If inflation increases _ like it did in 2009 when energy prices shot up and there was a 5.8 percent increase in benefits _ then there are higher payments made by the government. If there's a decrease in inflation, benefits remain as they are.
Social Security trustees say the next increase in benefits will probably come in January 2012, but that doesn't help senior citizens wondering how they're going to make ends meet in 2011.
Somehow, even as the inflation rate stays low, a can of soup at the supermarket seems to cost more and more.
So what is to be done to a program that is predicted to run dry in 2041 if no changes are made by Congress?

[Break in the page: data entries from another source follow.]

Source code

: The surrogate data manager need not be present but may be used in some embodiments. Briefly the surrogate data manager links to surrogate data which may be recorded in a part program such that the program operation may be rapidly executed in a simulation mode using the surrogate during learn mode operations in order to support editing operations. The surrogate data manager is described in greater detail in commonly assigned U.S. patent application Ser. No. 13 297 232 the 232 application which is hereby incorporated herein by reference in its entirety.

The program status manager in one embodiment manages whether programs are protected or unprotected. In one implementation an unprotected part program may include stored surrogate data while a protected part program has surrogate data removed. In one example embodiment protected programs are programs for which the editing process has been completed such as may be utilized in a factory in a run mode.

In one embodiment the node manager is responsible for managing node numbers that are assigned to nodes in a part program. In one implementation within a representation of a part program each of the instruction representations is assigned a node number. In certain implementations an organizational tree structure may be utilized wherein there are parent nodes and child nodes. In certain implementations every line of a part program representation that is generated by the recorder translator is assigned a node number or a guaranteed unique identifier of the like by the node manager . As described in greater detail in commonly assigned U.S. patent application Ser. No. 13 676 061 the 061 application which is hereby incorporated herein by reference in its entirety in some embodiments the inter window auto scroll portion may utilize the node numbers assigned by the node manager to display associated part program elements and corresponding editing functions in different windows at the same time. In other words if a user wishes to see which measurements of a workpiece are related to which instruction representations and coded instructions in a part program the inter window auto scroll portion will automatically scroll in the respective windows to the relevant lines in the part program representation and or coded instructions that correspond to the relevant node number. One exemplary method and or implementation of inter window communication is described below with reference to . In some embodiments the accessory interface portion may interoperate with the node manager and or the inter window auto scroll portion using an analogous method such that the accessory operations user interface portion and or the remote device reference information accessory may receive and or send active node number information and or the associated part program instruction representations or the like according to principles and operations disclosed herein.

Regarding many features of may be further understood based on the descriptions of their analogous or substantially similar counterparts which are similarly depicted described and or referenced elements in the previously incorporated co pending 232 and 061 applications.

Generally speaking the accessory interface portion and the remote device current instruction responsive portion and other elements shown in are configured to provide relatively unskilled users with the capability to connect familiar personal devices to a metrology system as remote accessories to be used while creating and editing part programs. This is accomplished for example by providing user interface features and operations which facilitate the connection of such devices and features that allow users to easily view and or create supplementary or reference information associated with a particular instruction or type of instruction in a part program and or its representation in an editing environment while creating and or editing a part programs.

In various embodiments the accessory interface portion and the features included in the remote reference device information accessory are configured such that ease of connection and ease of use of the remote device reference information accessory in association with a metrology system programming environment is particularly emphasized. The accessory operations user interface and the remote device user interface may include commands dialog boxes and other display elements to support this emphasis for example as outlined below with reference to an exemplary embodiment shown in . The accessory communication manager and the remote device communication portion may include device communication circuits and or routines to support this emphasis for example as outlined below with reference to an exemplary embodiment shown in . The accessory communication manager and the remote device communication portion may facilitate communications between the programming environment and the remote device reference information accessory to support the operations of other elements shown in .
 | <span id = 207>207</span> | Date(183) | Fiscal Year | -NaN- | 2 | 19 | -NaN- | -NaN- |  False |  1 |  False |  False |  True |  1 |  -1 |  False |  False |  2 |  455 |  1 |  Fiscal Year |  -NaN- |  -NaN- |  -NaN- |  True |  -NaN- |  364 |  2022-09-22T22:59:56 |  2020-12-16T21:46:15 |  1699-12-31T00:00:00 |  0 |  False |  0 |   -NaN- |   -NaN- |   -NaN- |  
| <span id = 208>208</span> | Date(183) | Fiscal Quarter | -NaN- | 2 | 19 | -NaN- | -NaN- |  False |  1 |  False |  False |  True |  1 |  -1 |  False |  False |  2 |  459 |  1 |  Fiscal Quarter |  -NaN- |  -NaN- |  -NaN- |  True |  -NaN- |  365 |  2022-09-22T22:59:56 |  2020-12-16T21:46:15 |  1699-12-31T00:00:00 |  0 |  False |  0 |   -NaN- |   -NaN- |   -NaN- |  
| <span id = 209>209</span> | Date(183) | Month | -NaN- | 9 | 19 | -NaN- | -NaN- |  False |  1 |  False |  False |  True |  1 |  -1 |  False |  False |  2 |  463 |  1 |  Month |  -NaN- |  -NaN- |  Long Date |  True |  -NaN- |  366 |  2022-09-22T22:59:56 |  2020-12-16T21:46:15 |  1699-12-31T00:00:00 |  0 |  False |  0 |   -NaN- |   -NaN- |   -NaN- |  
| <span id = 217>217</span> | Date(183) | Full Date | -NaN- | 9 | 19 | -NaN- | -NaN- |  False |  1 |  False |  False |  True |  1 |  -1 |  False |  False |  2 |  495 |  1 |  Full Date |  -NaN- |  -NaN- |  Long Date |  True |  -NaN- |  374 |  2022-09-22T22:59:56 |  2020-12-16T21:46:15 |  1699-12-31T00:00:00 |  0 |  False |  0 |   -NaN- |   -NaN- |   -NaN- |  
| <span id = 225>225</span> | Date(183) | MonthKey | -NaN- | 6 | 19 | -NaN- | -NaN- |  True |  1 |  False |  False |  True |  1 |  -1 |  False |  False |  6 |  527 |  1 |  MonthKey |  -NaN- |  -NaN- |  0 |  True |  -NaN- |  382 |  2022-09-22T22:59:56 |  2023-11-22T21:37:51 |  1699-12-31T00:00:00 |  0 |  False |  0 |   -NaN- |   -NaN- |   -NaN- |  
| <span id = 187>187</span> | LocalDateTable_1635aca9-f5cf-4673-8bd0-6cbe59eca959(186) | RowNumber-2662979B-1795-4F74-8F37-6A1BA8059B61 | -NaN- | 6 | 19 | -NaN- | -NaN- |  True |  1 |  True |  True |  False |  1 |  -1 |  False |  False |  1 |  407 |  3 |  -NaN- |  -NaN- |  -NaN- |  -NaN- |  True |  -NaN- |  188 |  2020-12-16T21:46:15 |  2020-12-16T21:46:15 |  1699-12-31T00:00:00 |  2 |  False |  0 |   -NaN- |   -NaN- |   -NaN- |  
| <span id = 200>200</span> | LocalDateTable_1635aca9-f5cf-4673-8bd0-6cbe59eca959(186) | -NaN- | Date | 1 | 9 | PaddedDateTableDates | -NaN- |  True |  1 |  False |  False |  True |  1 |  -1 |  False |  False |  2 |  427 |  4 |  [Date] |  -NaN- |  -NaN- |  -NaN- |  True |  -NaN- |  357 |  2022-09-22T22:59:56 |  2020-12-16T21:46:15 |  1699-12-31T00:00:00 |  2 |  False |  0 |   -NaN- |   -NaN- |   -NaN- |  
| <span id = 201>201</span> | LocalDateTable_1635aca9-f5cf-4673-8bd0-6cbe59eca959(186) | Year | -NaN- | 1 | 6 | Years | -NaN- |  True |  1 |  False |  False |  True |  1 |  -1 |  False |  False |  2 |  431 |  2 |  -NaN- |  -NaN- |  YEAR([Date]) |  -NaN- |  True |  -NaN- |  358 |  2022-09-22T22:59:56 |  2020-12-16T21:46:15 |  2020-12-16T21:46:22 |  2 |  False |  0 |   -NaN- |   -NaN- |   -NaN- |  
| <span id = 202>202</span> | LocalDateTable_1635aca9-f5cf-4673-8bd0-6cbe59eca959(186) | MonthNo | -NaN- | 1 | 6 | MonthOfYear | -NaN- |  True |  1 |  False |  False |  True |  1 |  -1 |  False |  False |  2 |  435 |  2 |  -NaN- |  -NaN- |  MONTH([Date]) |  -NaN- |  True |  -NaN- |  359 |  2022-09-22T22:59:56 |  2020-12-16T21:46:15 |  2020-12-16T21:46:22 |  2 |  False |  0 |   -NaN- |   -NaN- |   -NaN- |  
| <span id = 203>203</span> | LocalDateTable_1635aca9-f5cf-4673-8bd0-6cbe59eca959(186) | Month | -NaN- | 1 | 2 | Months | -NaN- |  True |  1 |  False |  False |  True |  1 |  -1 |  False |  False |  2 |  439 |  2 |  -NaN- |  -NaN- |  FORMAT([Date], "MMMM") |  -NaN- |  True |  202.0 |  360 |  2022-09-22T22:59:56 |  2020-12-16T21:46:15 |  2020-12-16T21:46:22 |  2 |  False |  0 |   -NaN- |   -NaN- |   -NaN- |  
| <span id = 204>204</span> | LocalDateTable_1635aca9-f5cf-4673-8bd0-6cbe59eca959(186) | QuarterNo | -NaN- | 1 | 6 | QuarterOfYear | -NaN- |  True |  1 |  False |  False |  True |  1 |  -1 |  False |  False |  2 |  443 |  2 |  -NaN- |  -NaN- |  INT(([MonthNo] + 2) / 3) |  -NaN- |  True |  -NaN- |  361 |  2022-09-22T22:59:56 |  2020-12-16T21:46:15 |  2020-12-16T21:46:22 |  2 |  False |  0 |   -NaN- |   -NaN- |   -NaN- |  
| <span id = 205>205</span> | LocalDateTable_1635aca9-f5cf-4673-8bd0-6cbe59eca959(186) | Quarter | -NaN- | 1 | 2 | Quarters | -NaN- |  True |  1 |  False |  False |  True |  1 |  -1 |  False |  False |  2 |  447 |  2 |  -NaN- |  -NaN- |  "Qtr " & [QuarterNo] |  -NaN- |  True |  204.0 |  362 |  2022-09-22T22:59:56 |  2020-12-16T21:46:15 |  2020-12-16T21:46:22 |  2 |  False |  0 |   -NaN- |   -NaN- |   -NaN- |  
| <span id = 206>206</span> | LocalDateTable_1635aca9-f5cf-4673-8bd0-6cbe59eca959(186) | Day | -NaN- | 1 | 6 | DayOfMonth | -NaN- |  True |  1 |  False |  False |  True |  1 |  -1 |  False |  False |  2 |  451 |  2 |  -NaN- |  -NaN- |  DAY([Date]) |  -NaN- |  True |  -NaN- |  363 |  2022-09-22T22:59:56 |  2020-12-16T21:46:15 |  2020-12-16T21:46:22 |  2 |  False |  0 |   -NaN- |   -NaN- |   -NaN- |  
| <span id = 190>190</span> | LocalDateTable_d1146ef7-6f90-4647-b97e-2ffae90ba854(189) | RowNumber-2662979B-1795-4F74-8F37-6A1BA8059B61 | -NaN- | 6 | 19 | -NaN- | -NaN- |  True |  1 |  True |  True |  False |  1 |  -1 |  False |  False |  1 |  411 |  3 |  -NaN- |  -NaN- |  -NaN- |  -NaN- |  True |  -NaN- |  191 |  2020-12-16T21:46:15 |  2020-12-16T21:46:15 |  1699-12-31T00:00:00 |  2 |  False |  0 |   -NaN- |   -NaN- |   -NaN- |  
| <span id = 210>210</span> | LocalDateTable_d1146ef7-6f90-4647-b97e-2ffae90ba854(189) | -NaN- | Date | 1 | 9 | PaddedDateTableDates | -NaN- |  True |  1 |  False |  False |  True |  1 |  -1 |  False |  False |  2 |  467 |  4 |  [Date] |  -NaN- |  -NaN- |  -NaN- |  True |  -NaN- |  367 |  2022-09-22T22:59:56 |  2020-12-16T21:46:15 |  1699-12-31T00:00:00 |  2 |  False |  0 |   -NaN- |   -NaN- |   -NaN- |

One idea could be to make it easier for those who do not need that monthly Social Security check _ for instance, an over-65 Bill Gates _ to donate it back into the program.
The way things stand now, if you want to donate money to the government, you send a check to the U.S. Treasury. You can't just refuse the money in the first place.
How about a federal program that will send donated money by wealthy senior citizens directly to the Social Security coffers with an eye on increasing benefits for those most in need?
Another idea is for all the millionaires in Congress _ at last count, there were 237 of them, or 44 percent _ to eschew their pay and direct those funds and all that is spent on free mailings to tell voters how good a job they're doing to go right to Social Security.
We realize that wouldn't make much of a dent in the problem, but it would certainly make a lot of us feel a whole lot better.